**Request**
Below are records with pictures; copy word for word only the lines between the line with "In this step" and the line with "3. **Monitor search", inclusive, and drop the pictures.

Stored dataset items
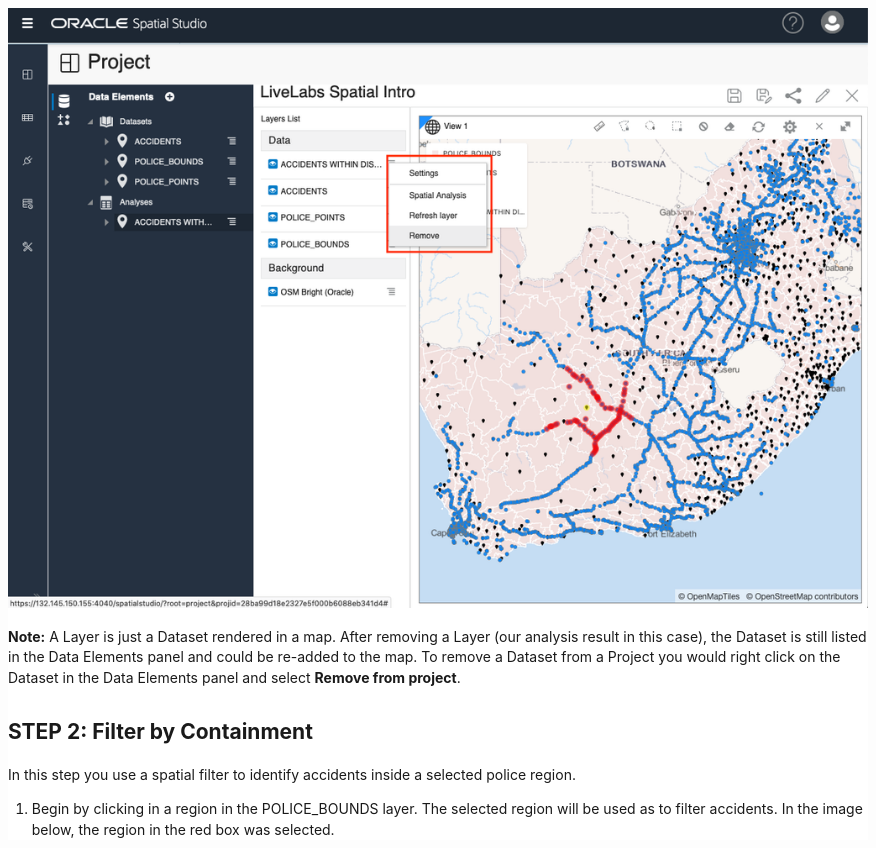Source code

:    ![Image alt text](images/spatial-analysis-6.png "Image title")  

   **Note:** A Layer is just a Dataset rendered in a map. After removing a Layer (our analysis result in this case), the Dataset is still listed in the Data Elements panel and could be re-added to the map. To remove a Dataset from a Project you would right click on the Dataset in the Data Elements panel and select **Remove from project**.

## **STEP 2**: Filter by Containment

In this step you use a spatial filter to identify accidents inside a selected police region.

1. Begin by clicking in a region in the POLICE\_BOUNDS layer. The selected region will be used as to filter accidents. In the image below, the region in the red box was selected.
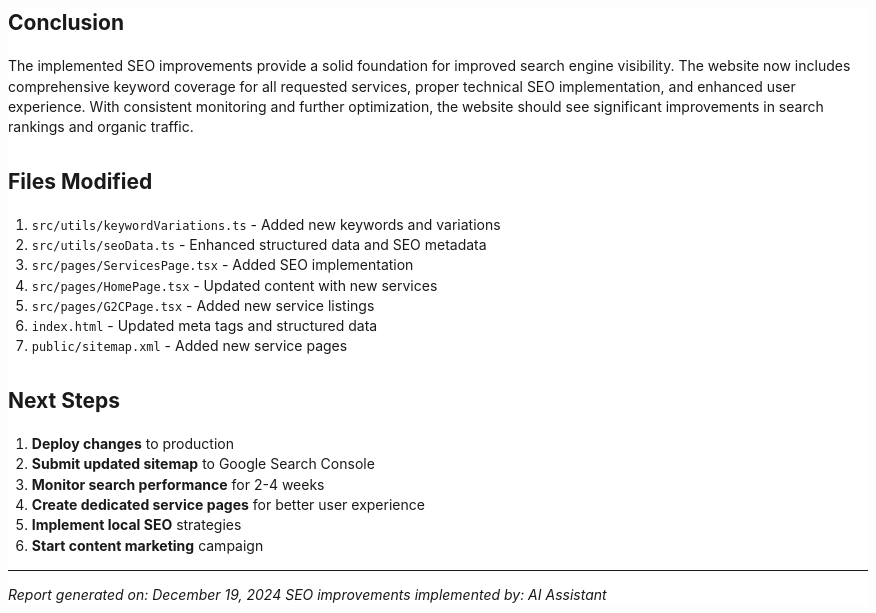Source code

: ## Conclusion

The implemented SEO improvements provide a solid foundation for improved search engine visibility. The website now includes comprehensive keyword coverage for all requested services, proper technical SEO implementation, and enhanced user experience. With consistent monitoring and further optimization, the website should see significant improvements in search rankings and organic traffic.

## Files Modified

1. `src/utils/keywordVariations.ts` - Added new keywords and variations
2. `src/utils/seoData.ts` - Enhanced structured data and SEO metadata
3. `src/pages/ServicesPage.tsx` - Added SEO implementation
4. `src/pages/HomePage.tsx` - Updated content with new services
5. `src/pages/G2CPage.tsx` - Added new service listings
6. `index.html` - Updated meta tags and structured data
7. `public/sitemap.xml` - Added new service pages

## Next Steps

1. **Deploy changes** to production
2. **Submit updated sitemap** to Google Search Console
3. **Monitor search performance** for 2-4 weeks
4. **Create dedicated service pages** for better user experience
5. **Implement local SEO** strategies
6. **Start content marketing** campaign

---

_Report generated on: December 19, 2024_
_SEO improvements implemented by: AI Assistant_
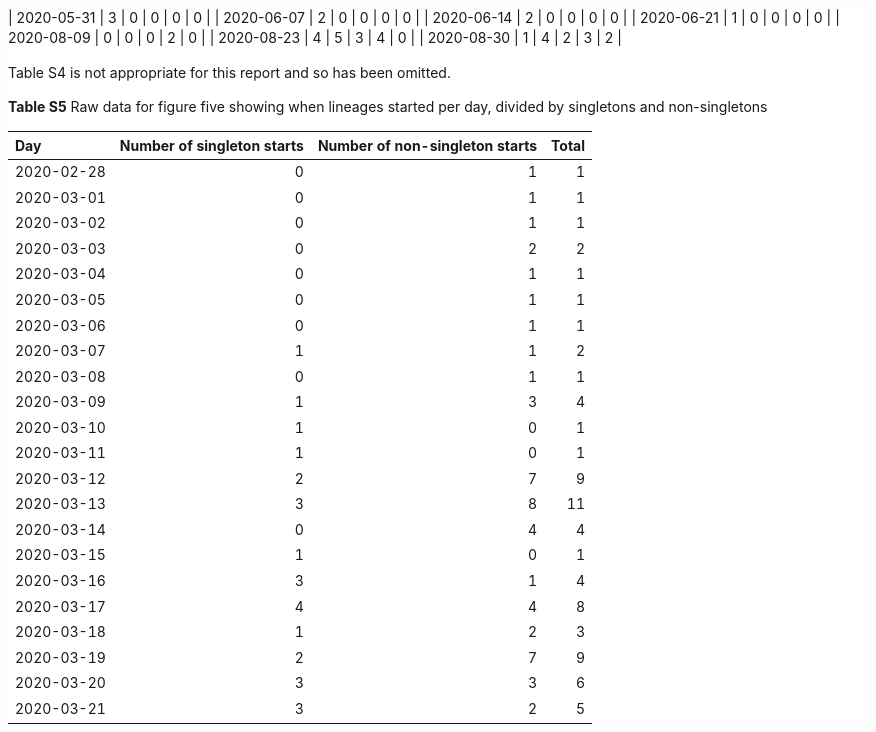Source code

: | 2020-05-31        |     3 |       0 |        0 |       0 |        0 |
| 2020-06-07        |     2 |       0 |        0 |       0 |        0 |
| 2020-06-14        |     2 |       0 |        0 |       0 |        0 |
| 2020-06-21        |     1 |       0 |        0 |       0 |        0 |
| 2020-08-09        |     0 |       0 |        0 |       2 |        0 |
| 2020-08-23        |     4 |       5 |        3 |       4 |        0 |
| 2020-08-30        |     1 |       4 |        2 |       3 |        2 |

<div style="page-break-after: always"></div>



Table S4 is not appropriate for this report and so has been omitted.





<div style="page-break-after: always"></div>

**Table S5** Raw data for figure five showing when lineages started per day, divided by singletons and non-singletons


| Day        |   Number of singleton starts |   Number of non-singleton starts |   Total |
|:-----------|-----------------------------:|---------------------------------:|--------:|
| 2020-02-28 |                            0 |                                1 |       1 |
| 2020-03-01 |                            0 |                                1 |       1 |
| 2020-03-02 |                            0 |                                1 |       1 |
| 2020-03-03 |                            0 |                                2 |       2 |
| 2020-03-04 |                            0 |                                1 |       1 |
| 2020-03-05 |                            0 |                                1 |       1 |
| 2020-03-06 |                            0 |                                1 |       1 |
| 2020-03-07 |                            1 |                                1 |       2 |
| 2020-03-08 |                            0 |                                1 |       1 |
| 2020-03-09 |                            1 |                                3 |       4 |
| 2020-03-10 |                            1 |                                0 |       1 |
| 2020-03-11 |                            1 |                                0 |       1 |
| 2020-03-12 |                            2 |                                7 |       9 |
| 2020-03-13 |                            3 |                                8 |      11 |
| 2020-03-14 |                            0 |                                4 |       4 |
| 2020-03-15 |                            1 |                                0 |       1 |
| 2020-03-16 |                            3 |                                1 |       4 |
| 2020-03-17 |                            4 |                                4 |       8 |
| 2020-03-18 |                            1 |                                2 |       3 |
| 2020-03-19 |                            2 |                                7 |       9 |
| 2020-03-20 |                            3 |                                3 |       6 |
| 2020-03-21 |                            3 |                                2 |       5 |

**Task output**
In this step you use a spatial filter to identify accidents inside a selected police region.

1. Begin by clicking in a region in the POLICE\_BOUNDS layer. The selected region will be used as to filter accidents. In the image below, the region in the red box was selected.
Source code

: ## Conclusion

The implemented SEO improvements provide a solid foundation for improved search engine visibility. The website now includes comprehensive keyword coverage for all requested services, proper technical SEO implementation, and enhanced user experience. With consistent monitoring and further optimization, the website should see significant improvements in search rankings and organic traffic.

## Files Modified

1. `src/utils/keywordVariations.ts` - Added new keywords and variations
2. `src/utils/seoData.ts` - Enhanced structured data and SEO metadata
3. `src/pages/ServicesPage.tsx` - Added SEO implementation
4. `src/pages/HomePage.tsx` - Updated content with new services
5. `src/pages/G2CPage.tsx` - Added new service listings
6. `index.html` - Updated meta tags and structured data
7. `public/sitemap.xml` - Added new service pages

## Next Steps

1. **Deploy changes** to production
2. **Submit updated sitemap** to Google Search Console
3. **Monitor search performance** for 2-4 weeks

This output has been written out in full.